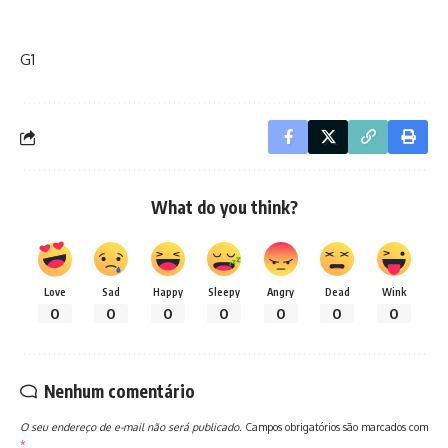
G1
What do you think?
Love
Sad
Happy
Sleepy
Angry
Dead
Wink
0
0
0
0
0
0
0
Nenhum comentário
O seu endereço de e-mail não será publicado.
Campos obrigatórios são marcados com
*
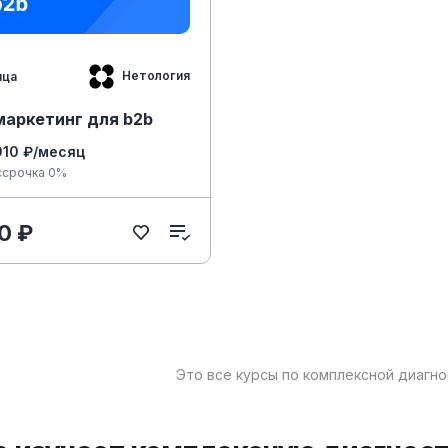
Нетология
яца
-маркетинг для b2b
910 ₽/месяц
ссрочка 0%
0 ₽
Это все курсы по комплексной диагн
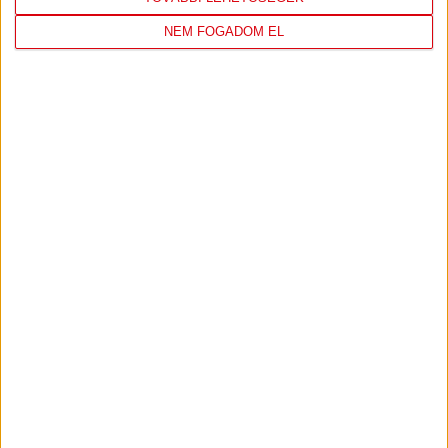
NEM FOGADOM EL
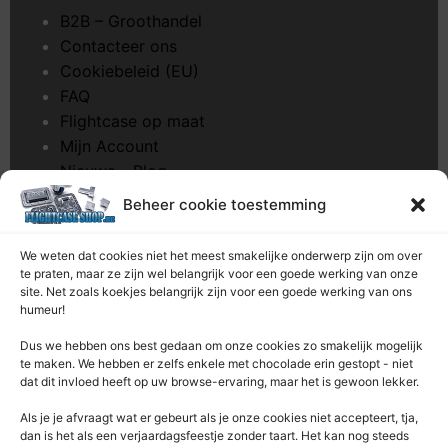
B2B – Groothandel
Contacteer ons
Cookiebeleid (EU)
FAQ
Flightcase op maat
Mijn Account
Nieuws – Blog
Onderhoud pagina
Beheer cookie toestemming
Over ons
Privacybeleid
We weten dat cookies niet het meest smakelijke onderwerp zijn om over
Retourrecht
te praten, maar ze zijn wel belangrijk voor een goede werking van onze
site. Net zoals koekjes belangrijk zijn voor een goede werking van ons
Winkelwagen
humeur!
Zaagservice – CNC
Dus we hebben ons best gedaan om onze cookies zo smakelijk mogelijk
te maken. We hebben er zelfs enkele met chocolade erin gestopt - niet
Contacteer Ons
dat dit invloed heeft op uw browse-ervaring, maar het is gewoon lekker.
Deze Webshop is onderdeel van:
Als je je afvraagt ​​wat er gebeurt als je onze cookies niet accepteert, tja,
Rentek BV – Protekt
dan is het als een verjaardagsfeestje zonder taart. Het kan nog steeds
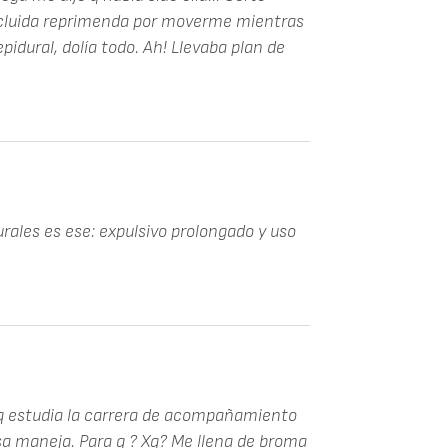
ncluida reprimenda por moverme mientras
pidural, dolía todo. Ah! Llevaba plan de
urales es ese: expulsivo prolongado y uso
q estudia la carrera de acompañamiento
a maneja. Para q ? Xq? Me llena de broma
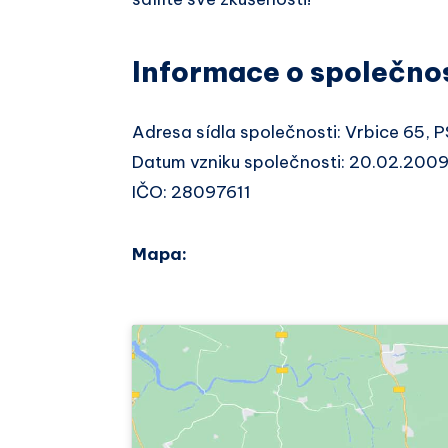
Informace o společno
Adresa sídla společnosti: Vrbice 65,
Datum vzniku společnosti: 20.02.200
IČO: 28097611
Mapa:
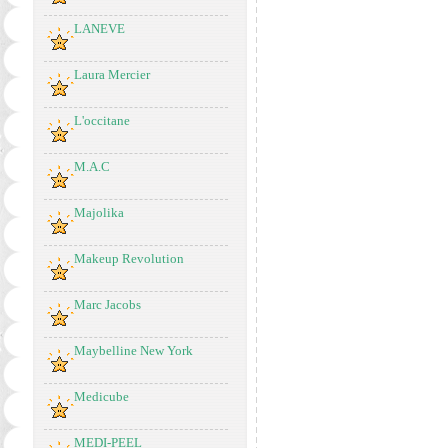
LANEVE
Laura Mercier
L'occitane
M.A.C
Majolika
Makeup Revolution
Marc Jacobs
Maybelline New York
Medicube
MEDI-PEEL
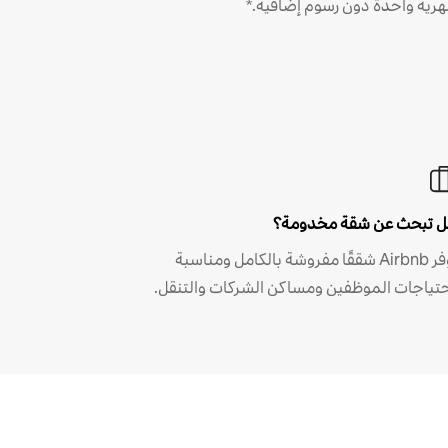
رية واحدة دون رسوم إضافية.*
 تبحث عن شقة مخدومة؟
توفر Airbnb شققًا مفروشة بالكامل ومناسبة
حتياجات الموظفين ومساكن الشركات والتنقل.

▸ **What this task involves**
Only one number is expected: the count of lines in the entries holding the string "cookies".

▸ **Output below**
3